While looking at houses in Manassas,Va-a home in Manassas Park-the washer and dryer was moved from an alcove in the attic-to the wall in the master bedroom at the foot of the bed.another home there-an alcove off the living room.In the area I am in now-See a few neighbors whose washer dryers are in the garage.In some of the homes out in the country here-old ones-the washer out on a wooden front porch.Hope they winterize them-it can get cold enough here to freeze machines outside.In a townhome in Manassas-the Washer dryer were in a shed in the backyard.Can't see trudging in the snow to do the laundry-and was the shed heated-again for freezing.
 
My dad owns a rental property firm and I went to work with my brother for a week while waiting to start a new job.

We went to a 3 storey house. The kitchen was where you'd expect it downstairs and the washer was in a cupboard on the top floor inbetween 2 of the bedrooms! I went to repair the washer as it wasn't draining. I wasn't surprised the amount of coins and hair clips I found in the filter!

The other odd one was when I was walking to work and I saw a washer in a rather large front porch!

When I was little my mums friend had her washer in a downstairs toilet!

I thought machines in garages was odd until when living at my parents new place the utility room still wasn't complete so my dad plumbed the machine in the garage. I found it more inconvenient than anything as you couldn't access the garage from the house! Irritating when raining!

My indesit is still plumbed in there as when I moved out if I'd taken it they wouldn't have had a machine, it's now a secondary machine as they bought a new AEG set when the utility room was complete.

Darren
 
I have seen a house where the washer is in a small garage converted into a dining room. As the plumbing is strange, they had their drain pipe sticking out the window of the room and had the wash water drain the (dead) plants. Also, there is a bedroom next to the dining room which has very thin walls and you can hear the washer washing through the wall.
 
It was in Funtier Town

LOL, it wasn't so much strange as it was memorable.

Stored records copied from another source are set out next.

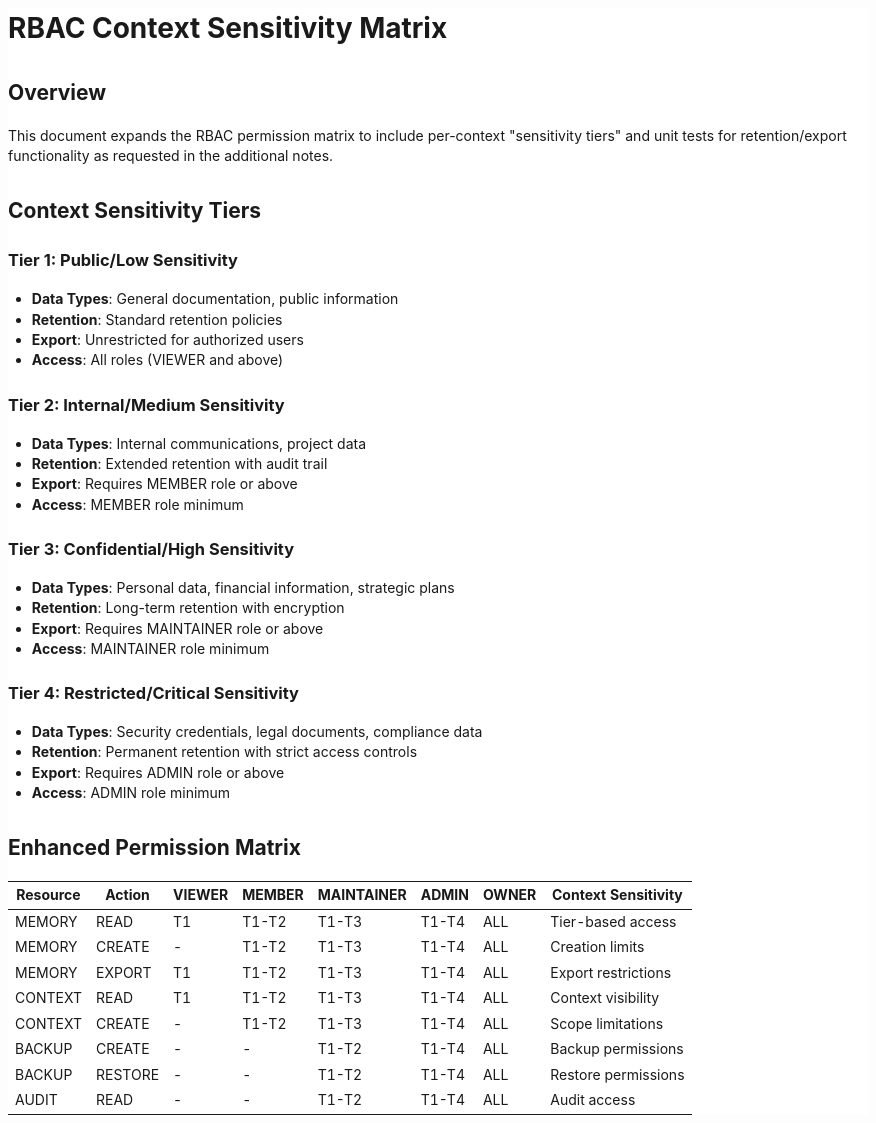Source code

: # RBAC Context Sensitivity Matrix

## Overview
This document expands the RBAC permission matrix to include per-context "sensitivity tiers" and unit tests for retention/export functionality as requested in the additional notes.

## Context Sensitivity Tiers

### Tier 1: Public/Low Sensitivity
- **Data Types**: General documentation, public information
- **Retention**: Standard retention policies
- **Export**: Unrestricted for authorized users
- **Access**: All roles (VIEWER and above)

### Tier 2: Internal/Medium Sensitivity
- **Data Types**: Internal communications, project data
- **Retention**: Extended retention with audit trail
- **Export**: Requires MEMBER role or above
- **Access**: MEMBER role minimum

### Tier 3: Confidential/High Sensitivity
- **Data Types**: Personal data, financial information, strategic plans
- **Retention**: Long-term retention with encryption
- **Export**: Requires MAINTAINER role or above
- **Access**: MAINTAINER role minimum

### Tier 4: Restricted/Critical Sensitivity
- **Data Types**: Security credentials, legal documents, compliance data
- **Retention**: Permanent retention with strict access controls
- **Export**: Requires ADMIN role or above
- **Access**: ADMIN role minimum

## Enhanced Permission Matrix

| Resource | Action | VIEWER | MEMBER | MAINTAINER | ADMIN | OWNER | Context Sensitivity |
|----------|--------|--------|--------|------------|-------|-------|-------------------|
| MEMORY   | READ   | T1     | T1-T2  | T1-T3      | T1-T4 | ALL   | Tier-based access |
| MEMORY   | CREATE | -      | T1-T2  | T1-T3      | T1-T4 | ALL   | Creation limits   |
| MEMORY   | EXPORT | T1     | T1-T2  | T1-T3      | T1-T4 | ALL   | Export restrictions|
| CONTEXT  | READ   | T1     | T1-T2  | T1-T3      | T1-T4 | ALL   | Context visibility |
| CONTEXT  | CREATE | -      | T1-T2  | T1-T3      | T1-T4 | ALL   | Scope limitations  |
| BACKUP   | CREATE | -      | -      | T1-T2      | T1-T4 | ALL   | Backup permissions |
| BACKUP   | RESTORE| -      | -      | T1-T2      | T1-T4 | ALL   | Restore permissions|
| AUDIT    | READ   | -      | -      | T1-T2      | T1-T4 | ALL   | Audit access      |
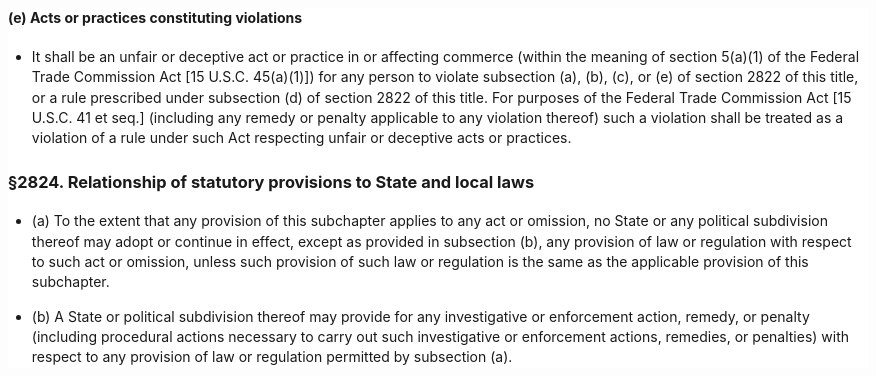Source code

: #### (e) Acts or practices constituting violations
* It shall be an unfair or deceptive act or practice in or affecting commerce (within the meaning of section 5(a)(1) of the Federal Trade Commission Act [15 U.S.C. 45(a)(1)]) for any person to violate subsection (a), (b), (c), or (e) of section 2822 of this title, or a rule prescribed under subsection (d) of section 2822 of this title. For purposes of the Federal Trade Commission Act [15 U.S.C. 41 et seq.] (including any remedy or penalty applicable to any violation thereof) such a violation shall be treated as a violation of a rule under such Act respecting unfair or deceptive acts or practices.

### §2824. Relationship of statutory provisions to State and local laws
* (a) To the extent that any provision of this subchapter applies to any act or omission, no State or any political subdivision thereof may adopt or continue in effect, except as provided in subsection (b), any provision of law or regulation with respect to such act or omission, unless such provision of such law or regulation is the same as the applicable provision of this subchapter.

* (b) A State or political subdivision thereof may provide for any investigative or enforcement action, remedy, or penalty (including procedural actions necessary to carry out such investigative or enforcement actions, remedies, or penalties) with respect to any provision of law or regulation permitted by subsection (a).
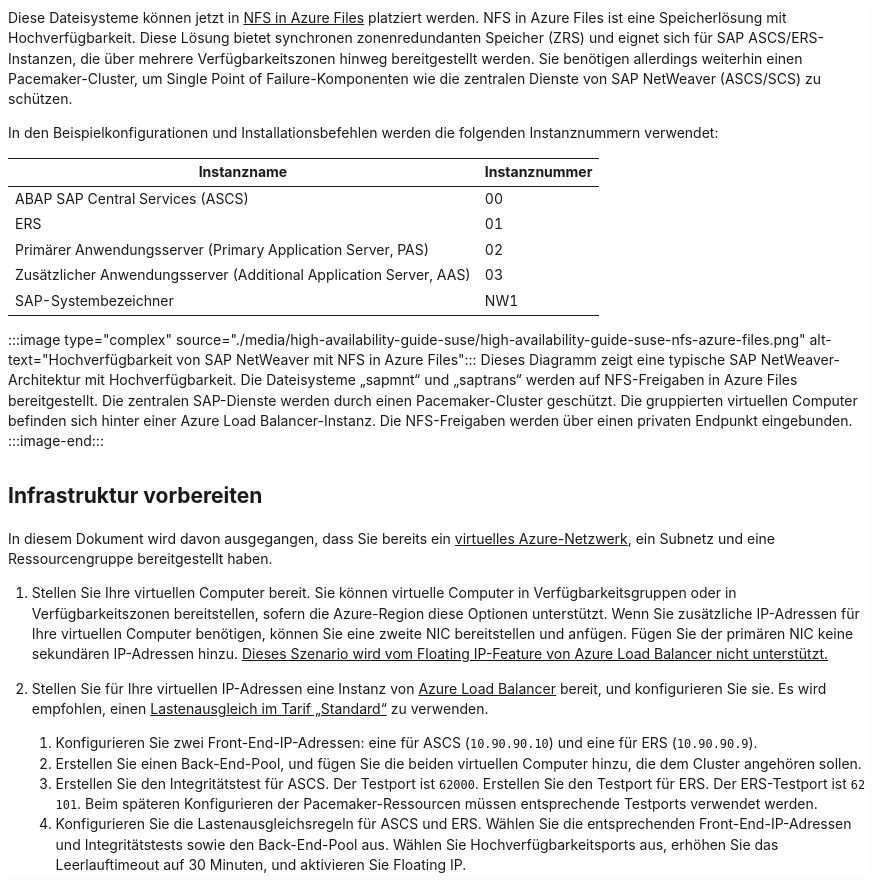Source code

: Diese Dateisysteme können jetzt in [NFS in Azure Files](../../../storage/files/files-nfs-protocol.md) platziert werden. NFS in Azure Files ist eine Speicherlösung mit Hochverfügbarkeit. Diese Lösung bietet synchronen zonenredundanten Speicher (ZRS) und eignet sich für SAP ASCS/ERS-Instanzen, die über mehrere Verfügbarkeitszonen hinweg bereitgestellt werden.  Sie benötigen allerdings weiterhin einen Pacemaker-Cluster, um Single Point of Failure-Komponenten wie die zentralen Dienste von SAP NetWeaver (ASCS/SCS) zu schützen.  

In den Beispielkonfigurationen und Installationsbefehlen werden die folgenden Instanznummern verwendet:

| Instanzname | Instanznummer |
| ---------------- | ------------------ |
| ABAP SAP Central Services (ASCS) | 00 |
| ERS | 01 |
| Primärer Anwendungsserver (Primary Application Server, PAS) | 02 |
| Zusätzlicher Anwendungsserver (Additional Application Server, AAS) | 03 |
| SAP-Systembezeichner | NW1 |

:::image type="complex" source="./media/high-availability-guide-suse/high-availability-guide-suse-nfs-azure-files.png" alt-text="Hochverfügbarkeit von SAP NetWeaver mit NFS in Azure Files":::
   Dieses Diagramm zeigt eine typische SAP NetWeaver-Architektur mit Hochverfügbarkeit. Die Dateisysteme „sapmnt“ und „saptrans“ werden auf NFS-Freigaben in Azure Files bereitgestellt. Die zentralen SAP-Dienste werden durch einen Pacemaker-Cluster geschützt. Die gruppierten virtuellen Computer befinden sich hinter einer Azure Load Balancer-Instanz. Die NFS-Freigaben werden über einen privaten Endpunkt eingebunden.
:::image-end:::

## <a name="prepare-infrastructure"></a>Infrastruktur vorbereiten

In diesem Dokument wird davon ausgegangen, dass Sie bereits ein [virtuelles Azure-Netzwerk](../../../virtual-network/virtual-networks-overview.md), ein Subnetz und eine Ressourcengruppe bereitgestellt haben.

1. Stellen Sie Ihre virtuellen Computer bereit. Sie können virtuelle Computer in Verfügbarkeitsgruppen oder in Verfügbarkeitszonen bereitstellen, sofern die Azure-Region diese Optionen unterstützt. Wenn Sie zusätzliche IP-Adressen für Ihre virtuellen Computer benötigen, können Sie eine zweite NIC bereitstellen und anfügen. Fügen Sie der primären NIC keine sekundären IP-Adressen hinzu. [Dieses Szenario wird vom Floating IP-Feature von Azure Load Balancer nicht unterstützt.](../../../load-balancer/load-balancer-multivip-overview.md#limitations)  
 
2. Stellen Sie für Ihre virtuellen IP-Adressen eine Instanz von [Azure Load Balancer](../../../load-balancer/load-balancer-overview.md) bereit, und konfigurieren Sie sie. Es wird empfohlen, einen [Lastenausgleich im Tarif „Standard“](../../../load-balancer/quickstart-load-balancer-standard-public-portal.md) zu verwenden. 

    1. Konfigurieren Sie zwei Front-End-IP-Adressen: eine für ASCS (`10.90.90.10`) und eine für ERS (`10.90.90.9`).
    2. Erstellen Sie einen Back-End-Pool, und fügen Sie die beiden virtuellen Computer hinzu, die dem Cluster angehören sollen.
    3. Erstellen Sie den Integritätstest für ASCS. Der Testport ist `62000`. Erstellen Sie den Testport für ERS. Der ERS-Testport ist `62101`. Beim späteren Konfigurieren der Pacemaker-Ressourcen müssen entsprechende Testports verwendet werden.
    4. Konfigurieren Sie die Lastenausgleichsregeln für ASCS und ERS. Wählen Sie die entsprechenden Front-End-IP-Adressen und Integritätstests sowie den Back-End-Pool aus. Wählen Sie Hochverfügbarkeitsports aus, erhöhen Sie das Leerlauftimeout auf 30 Minuten, und aktivieren Sie Floating IP.
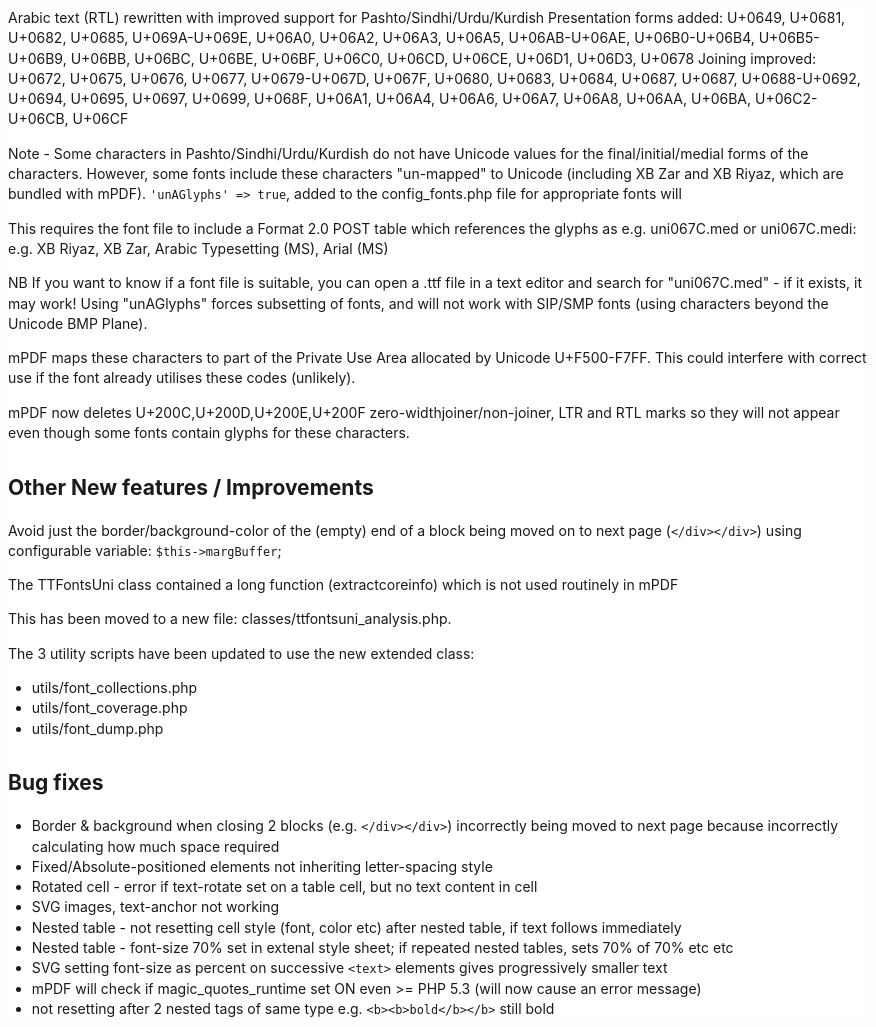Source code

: Arabic text (RTL) rewritten with improved support for Pashto/Sindhi/Urdu/Kurdish
    Presentation forms added:
    U+0649, U+0681, U+0682, U+0685, U+069A-U+069E, U+06A0, U+06A2, U+06A3, U+06A5, U+06AB-U+06AE,
    U+06B0-U+06B4, U+06B5-U+06B9, U+06BB, U+06BC, U+06BE, U+06BF, U+06C0, U+06CD, U+06CE, U+06D1, U+06D3, U+0678
    Joining improved:
    U+0672, U+0675, U+0676, U+0677, U+0679-U+067D, U+067F, U+0680, U+0683, U+0684, U+0687, U+0687, U+0688-U+0692,
    U+0694, U+0695, U+0697, U+0699, U+068F, U+06A1, U+06A4, U+06A6, U+06A7, U+06A8, U+06AA, U+06BA, U+06C2-U+06CB, U+06CF

Note - Some characters in Pashto/Sindhi/Urdu/Kurdish do not have Unicode values for the final/initial/medial forms of the characters.
However, some fonts include these characters "un-mapped" to Unicode (including XB Zar and XB Riyaz, which are bundled with mPDF).
    `'unAGlyphs' => true`, added to the config_fonts.php file for appropriate fonts will

This requires the font file to include a Format 2.0 POST table which references the glyphs as e.g. uni067C.med or uni067C.medi:
    e.g. XB Riyaz, XB Zar, Arabic Typesetting (MS), Arial (MS)

NB If you want to know if a font file is suitable, you can open a .ttf file in a text editor and search for "uni067C.med" - if it exists, it may work!
Using "unAGlyphs" forces subsetting of fonts, and will not work with SIP/SMP fonts (using characters beyond the Unicode BMP Plane).

mPDF maps these characters to part of the Private Use Area allocated by Unicode U+F500-F7FF. This could interfere with correct use
if the font already utilises these codes (unlikely).

mPDF now deletes U+200C,U+200D,U+200E,U+200F zero-widthjoiner/non-joiner, LTR and RTL marks so they will not appear
even though some fonts contain glyphs for these characters.


Other New features / Improvements
---------------------------------
Avoid just the border/background-color of the (empty) end of a block being moved on to next page (`</div></div>`)
using configurable variable: `$this->margBuffer`;


The TTFontsUni class contained a long function (extractcoreinfo) which is not used routinely in mPDF

This has been moved to a new file: classes/ttfontsuni_analysis.php.

The 3 utility scripts have been updated to use the new extended class:

- utils/font_collections.php
- utils/font_coverage.php
- utils/font_dump.php


Bug fixes
---------
- Border & background when closing 2 blocks (e.g. `</div></div>`) incorrectly being moved to next page because incorrectly
    calculating how much space required
- Fixed/Absolute-positioned elements not inheriting letter-spacing style
- Rotated cell - error if text-rotate set on a table cell, but no text content in cell
- SVG images, text-anchor not working
- Nested table - not resetting cell style (font, color etc) after nested table, if text follows immediately
- Nested table - font-size 70% set in extenal style sheet; if repeated nested tables, sets 70% of 70% etc etc
- SVG setting font-size as percent on successive `<text>` elements gives progressively smaller text
- mPDF will check if magic_quotes_runtime set ON even >= PHP 5.3 (will now cause an error message)
- not resetting after 2 nested tags of same type e.g. `<b><b>bold</b></b>` still bold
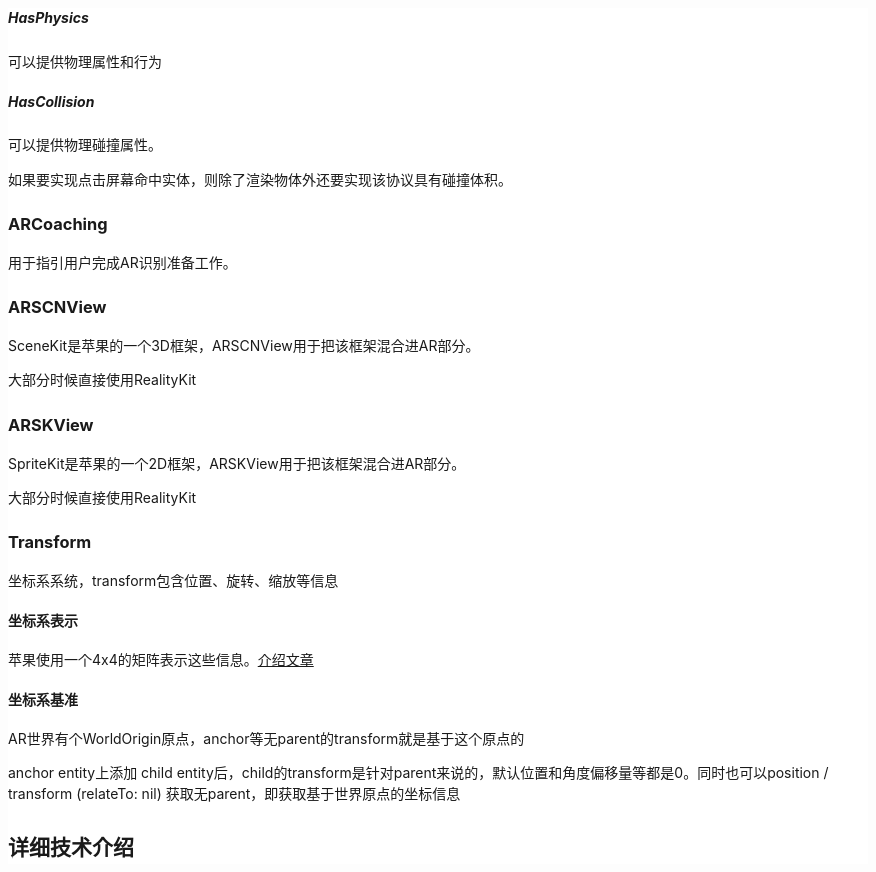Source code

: 

##### HasPhysics

可以提供物理属性和行为



##### HasCollision

可以提供物理碰撞属性。

如果要实现点击屏幕命中实体，则除了渲染物体外还要实现该协议具有碰撞体积。





### ARCoaching

用于指引用户完成AR识别准备工作。



### ARSCNView

SceneKit是苹果的一个3D框架，ARSCNView用于把该框架混合进AR部分。

大部分时候直接使用RealityKit

### ARSKView

SpriteKit是苹果的一个2D框架，ARSKView用于把该框架混合进AR部分。

大部分时候直接使用RealityKit



### Transform

坐标系系统，transform包含位置、旋转、缩放等信息



#### 坐标系表示

苹果使用一个4x4的矩阵表示这些信息。[介绍文章](https://medium.com/macoclock/augmented-reality-911-transform-matrix-4x4-af91a9718246)



#### 坐标系基准

AR世界有个WorldOrigin原点，anchor等无parent的transform就是基于这个原点的

anchor entity上添加 child entity后，child的transform是针对parent来说的，默认位置和角度偏移量等都是0。同时也可以position / transform (relateTo: nil) 获取无parent，即获取基于世界原点的坐标信息





## 详细技术介绍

It was around 1970, and I was visiting SF. I took the streetcar out to Playland, which was in the process of being shut down, or close to it. I remember walking past one of the buildings, and there was an open crude wooden door in the side of a crude wooden building painted a sort of odd blue/green/gray. I think it was attached to some sort of Wild West attraction called "Funtier Town". Inside there was a white automatic washer chugging away. No, I don't remember the brand. I remember looking at this prosaic evidence of domestic life, and how out of place it seemed in an arena dedicated to, well, fantasy. As I gazed curiously an unseen hand swiftly shoved the door closed. Not slamming it, but close to it.

I suppose it was a caretaker's residence, probably in the last year of residence, and not appreciative of my prying eye. Nowadays the site is all apartments and condos. No more narrow gauge roller coaster (it was REALLY small) or whirly rides. No more laughing Sal in the Fun House. And no more old washers chugging away behind the rough hewn doors of Funtier Town.